**Your objective**
Scan the data, and whenever a line contains "parents", copy it.

Stored data entries

= Beginning of Section =

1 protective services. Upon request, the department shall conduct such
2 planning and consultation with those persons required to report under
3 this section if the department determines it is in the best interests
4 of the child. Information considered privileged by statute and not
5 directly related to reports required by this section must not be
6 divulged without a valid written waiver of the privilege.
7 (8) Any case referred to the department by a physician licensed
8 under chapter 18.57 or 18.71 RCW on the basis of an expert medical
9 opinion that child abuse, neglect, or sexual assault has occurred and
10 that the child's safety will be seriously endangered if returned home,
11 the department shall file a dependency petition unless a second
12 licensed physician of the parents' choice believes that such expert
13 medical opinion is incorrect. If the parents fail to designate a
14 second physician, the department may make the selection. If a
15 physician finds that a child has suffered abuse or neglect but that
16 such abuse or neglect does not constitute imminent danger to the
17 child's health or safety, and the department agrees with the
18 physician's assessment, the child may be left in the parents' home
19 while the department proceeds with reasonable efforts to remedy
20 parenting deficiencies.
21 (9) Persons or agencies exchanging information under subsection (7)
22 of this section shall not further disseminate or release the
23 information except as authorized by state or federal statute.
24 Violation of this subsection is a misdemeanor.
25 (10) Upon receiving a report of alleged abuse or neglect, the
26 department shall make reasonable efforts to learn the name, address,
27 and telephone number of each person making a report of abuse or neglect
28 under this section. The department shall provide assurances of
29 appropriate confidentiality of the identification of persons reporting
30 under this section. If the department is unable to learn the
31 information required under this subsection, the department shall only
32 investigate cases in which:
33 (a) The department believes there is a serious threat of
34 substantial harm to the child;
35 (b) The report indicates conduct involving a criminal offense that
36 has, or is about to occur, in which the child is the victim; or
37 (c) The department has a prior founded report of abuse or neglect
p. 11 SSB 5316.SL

= End of Section =

**Output of the exercise**
12 licensed physician of the parents' choice believes that such expert
13 medical opinion is incorrect. If the parents fail to designate a
18 physician's assessment, the child may be left in the parents' home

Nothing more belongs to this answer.